PROBLEM TO SOLVE: Every line from the one with "left elbow: (509, 496)" to the one with "left shoulder: (677, 580)", including those two, is to be copied exactly; all other lines of the entries below are left out.

SUPPLIED INFORMATION:

━━━━━━━━

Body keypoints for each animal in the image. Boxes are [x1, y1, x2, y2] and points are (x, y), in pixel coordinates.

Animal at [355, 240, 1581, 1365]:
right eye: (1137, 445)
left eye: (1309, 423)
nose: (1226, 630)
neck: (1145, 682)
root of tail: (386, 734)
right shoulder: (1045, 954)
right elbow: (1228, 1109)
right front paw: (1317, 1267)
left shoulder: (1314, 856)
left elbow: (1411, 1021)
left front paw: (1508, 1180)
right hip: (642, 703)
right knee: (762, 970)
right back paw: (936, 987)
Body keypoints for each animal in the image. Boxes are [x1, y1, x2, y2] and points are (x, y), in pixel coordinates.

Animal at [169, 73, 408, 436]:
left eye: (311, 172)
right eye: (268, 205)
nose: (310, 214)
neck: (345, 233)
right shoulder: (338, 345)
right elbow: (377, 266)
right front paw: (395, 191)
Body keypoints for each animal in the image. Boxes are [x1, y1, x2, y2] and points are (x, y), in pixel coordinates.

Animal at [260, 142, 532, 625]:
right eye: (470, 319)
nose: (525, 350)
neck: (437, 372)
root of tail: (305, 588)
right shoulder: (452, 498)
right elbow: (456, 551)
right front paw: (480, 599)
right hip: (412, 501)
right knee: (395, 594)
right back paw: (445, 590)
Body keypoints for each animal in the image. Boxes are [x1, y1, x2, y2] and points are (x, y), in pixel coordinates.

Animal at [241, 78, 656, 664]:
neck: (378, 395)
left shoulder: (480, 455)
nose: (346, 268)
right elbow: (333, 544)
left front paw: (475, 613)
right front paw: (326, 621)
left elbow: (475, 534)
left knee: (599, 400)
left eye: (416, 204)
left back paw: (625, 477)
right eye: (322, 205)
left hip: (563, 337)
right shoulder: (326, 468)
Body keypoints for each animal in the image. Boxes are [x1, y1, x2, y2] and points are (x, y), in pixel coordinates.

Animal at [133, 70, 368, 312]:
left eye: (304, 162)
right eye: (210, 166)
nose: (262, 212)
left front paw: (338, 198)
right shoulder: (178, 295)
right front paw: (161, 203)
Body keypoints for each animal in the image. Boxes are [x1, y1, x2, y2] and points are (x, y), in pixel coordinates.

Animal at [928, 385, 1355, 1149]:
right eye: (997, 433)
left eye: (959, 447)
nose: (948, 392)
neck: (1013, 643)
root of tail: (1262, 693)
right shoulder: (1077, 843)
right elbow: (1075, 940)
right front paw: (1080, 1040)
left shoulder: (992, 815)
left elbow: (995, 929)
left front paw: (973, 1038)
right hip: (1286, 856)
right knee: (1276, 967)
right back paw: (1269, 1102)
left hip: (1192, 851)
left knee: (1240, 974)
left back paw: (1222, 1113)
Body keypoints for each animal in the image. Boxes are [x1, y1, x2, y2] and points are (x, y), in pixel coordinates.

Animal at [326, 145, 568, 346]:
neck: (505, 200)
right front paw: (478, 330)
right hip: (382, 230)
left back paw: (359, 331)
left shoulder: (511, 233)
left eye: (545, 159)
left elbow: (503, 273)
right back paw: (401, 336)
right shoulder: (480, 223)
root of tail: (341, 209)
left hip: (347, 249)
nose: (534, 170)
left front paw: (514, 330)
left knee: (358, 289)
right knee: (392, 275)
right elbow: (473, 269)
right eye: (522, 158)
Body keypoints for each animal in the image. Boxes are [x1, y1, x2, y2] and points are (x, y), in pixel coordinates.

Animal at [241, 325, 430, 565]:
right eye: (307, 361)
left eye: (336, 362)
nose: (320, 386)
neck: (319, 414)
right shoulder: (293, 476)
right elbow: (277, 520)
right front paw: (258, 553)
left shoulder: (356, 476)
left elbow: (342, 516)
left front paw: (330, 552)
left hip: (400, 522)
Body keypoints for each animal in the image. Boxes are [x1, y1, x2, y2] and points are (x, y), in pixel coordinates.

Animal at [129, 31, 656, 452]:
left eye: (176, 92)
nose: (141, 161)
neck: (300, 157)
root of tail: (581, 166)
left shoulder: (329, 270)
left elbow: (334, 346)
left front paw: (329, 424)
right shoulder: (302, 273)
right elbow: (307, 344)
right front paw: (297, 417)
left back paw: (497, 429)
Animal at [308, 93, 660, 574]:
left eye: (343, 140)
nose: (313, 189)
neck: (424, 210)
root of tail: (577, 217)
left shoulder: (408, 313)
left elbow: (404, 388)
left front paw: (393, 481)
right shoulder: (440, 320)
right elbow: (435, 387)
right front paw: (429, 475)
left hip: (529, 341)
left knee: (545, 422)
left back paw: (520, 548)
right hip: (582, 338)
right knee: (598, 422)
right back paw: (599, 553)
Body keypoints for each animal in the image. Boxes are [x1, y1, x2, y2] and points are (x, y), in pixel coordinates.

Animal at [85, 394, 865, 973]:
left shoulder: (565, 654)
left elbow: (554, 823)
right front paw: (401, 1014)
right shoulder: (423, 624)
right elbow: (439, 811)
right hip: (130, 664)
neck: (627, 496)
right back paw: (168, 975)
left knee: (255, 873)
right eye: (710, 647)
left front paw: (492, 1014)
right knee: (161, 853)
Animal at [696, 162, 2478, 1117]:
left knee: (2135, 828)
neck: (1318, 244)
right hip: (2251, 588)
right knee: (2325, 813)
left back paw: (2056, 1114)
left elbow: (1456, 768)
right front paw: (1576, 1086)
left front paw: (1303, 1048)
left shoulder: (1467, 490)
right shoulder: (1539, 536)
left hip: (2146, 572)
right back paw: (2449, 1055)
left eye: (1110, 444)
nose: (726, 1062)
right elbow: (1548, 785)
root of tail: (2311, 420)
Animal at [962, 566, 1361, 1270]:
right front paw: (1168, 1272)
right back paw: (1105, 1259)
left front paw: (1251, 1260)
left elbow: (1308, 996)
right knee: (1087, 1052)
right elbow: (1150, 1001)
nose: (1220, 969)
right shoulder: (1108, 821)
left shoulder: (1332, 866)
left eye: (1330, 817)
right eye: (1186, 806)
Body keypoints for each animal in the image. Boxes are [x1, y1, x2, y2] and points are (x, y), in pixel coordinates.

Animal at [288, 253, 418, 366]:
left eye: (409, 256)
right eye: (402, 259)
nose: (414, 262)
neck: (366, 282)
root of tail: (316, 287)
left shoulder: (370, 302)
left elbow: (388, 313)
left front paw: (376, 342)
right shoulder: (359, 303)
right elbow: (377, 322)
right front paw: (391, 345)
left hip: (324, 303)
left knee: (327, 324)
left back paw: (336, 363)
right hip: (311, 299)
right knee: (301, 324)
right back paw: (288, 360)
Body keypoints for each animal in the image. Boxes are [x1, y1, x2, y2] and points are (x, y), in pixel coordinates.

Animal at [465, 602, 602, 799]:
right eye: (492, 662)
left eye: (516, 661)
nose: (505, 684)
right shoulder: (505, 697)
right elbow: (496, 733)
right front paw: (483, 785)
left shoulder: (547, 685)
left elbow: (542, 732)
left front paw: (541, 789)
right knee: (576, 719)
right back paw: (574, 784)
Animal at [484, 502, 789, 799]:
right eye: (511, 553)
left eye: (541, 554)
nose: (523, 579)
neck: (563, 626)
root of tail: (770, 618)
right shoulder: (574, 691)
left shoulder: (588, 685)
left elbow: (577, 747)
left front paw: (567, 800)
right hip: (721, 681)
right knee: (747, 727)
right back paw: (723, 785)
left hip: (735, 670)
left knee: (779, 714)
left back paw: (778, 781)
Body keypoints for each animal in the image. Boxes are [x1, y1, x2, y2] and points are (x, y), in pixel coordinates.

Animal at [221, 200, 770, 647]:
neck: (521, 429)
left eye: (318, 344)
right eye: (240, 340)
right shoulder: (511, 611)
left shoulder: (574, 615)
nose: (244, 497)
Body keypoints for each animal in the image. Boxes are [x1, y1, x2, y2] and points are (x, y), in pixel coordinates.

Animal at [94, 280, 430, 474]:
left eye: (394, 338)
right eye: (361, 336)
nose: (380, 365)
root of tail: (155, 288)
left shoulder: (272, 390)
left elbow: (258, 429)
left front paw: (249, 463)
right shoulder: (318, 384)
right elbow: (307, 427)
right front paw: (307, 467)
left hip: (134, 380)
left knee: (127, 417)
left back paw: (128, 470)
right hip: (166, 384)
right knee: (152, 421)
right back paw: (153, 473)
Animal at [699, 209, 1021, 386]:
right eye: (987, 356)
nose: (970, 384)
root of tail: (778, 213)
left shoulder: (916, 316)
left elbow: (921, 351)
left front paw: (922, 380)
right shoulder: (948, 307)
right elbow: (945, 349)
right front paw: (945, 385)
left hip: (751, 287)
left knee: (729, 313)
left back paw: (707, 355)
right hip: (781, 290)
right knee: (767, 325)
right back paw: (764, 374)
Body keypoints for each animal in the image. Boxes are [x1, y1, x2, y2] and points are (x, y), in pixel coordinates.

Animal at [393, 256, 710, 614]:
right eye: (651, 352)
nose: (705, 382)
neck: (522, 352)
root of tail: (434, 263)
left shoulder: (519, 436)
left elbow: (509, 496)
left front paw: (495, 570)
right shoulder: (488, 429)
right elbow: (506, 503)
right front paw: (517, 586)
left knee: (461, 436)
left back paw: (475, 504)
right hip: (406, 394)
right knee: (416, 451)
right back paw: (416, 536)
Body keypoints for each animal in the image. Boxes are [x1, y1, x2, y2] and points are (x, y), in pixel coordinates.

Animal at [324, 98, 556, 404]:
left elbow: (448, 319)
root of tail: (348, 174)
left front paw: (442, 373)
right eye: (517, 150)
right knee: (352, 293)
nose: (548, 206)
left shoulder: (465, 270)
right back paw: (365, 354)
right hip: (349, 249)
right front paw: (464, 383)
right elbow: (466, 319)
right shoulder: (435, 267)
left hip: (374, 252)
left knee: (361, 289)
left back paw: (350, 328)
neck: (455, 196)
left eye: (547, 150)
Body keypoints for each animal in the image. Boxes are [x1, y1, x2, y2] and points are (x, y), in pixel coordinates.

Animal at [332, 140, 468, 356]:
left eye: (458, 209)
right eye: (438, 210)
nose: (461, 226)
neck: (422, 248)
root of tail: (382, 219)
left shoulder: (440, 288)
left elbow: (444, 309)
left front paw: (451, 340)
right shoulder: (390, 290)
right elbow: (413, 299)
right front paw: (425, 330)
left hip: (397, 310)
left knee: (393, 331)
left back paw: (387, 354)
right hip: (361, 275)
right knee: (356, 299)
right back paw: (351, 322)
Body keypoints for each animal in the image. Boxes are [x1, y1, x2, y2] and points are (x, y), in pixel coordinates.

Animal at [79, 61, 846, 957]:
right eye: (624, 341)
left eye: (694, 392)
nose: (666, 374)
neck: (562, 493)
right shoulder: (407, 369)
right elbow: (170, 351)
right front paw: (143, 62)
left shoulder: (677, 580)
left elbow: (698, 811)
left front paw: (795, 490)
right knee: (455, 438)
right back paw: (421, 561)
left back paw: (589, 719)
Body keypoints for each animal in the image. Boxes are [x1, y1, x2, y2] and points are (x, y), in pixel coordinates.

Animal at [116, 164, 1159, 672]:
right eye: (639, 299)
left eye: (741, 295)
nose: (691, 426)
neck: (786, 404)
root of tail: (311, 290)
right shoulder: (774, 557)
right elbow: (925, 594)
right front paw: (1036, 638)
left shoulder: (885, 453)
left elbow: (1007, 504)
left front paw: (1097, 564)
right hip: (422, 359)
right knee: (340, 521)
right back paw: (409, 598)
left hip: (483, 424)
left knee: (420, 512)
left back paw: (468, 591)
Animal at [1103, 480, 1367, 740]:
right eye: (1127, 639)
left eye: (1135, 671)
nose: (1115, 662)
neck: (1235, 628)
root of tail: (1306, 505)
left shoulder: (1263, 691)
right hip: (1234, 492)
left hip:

━━━━━━━━

SOLVED PROBLEM:
left elbow: (509, 496)
left front paw: (495, 570)
right shoulder: (488, 429)
right elbow: (506, 503)
right front paw: (517, 586)
left knee: (461, 436)
left back paw: (475, 504)
right hip: (406, 394)
right knee: (416, 451)
right back paw: (416, 536)
Body keypoints for each animal in the image. Boxes are [x1, y1, x2, y2] and points are (x, y), in pixel coordinates.

Animal at [324, 98, 556, 404]:
left elbow: (448, 319)
root of tail: (348, 174)
left front paw: (442, 373)
right eye: (517, 150)
right knee: (352, 293)
nose: (548, 206)
left shoulder: (465, 270)
right back paw: (365, 354)
right hip: (349, 249)
right front paw: (464, 383)
right elbow: (466, 319)
right shoulder: (435, 267)
left hip: (374, 252)
left knee: (361, 289)
left back paw: (350, 328)
neck: (455, 196)
left eye: (547, 150)
Body keypoints for each animal in the image. Boxes are [x1, y1, x2, y2] and points are (x, y), in pixel coordinates.

Animal at [332, 140, 468, 356]:
left eye: (458, 209)
right eye: (438, 210)
nose: (461, 226)
neck: (422, 248)
root of tail: (382, 219)
left shoulder: (440, 288)
left elbow: (444, 309)
left front paw: (451, 340)
right shoulder: (390, 290)
right elbow: (413, 299)
right front paw: (425, 330)
left hip: (397, 310)
left knee: (393, 331)
left back paw: (387, 354)
right hip: (361, 275)
right knee: (356, 299)
right back paw: (351, 322)
Body keypoints for each animal in the image. Boxes are [x1, y1, x2, y2] and points are (x, y), in pixel coordinates.

Animal at [79, 61, 846, 957]:
right eye: (624, 341)
left eye: (694, 392)
nose: (666, 374)
neck: (562, 493)
right shoulder: (407, 369)
right elbow: (170, 351)
right front paw: (143, 62)
left shoulder: (677, 580)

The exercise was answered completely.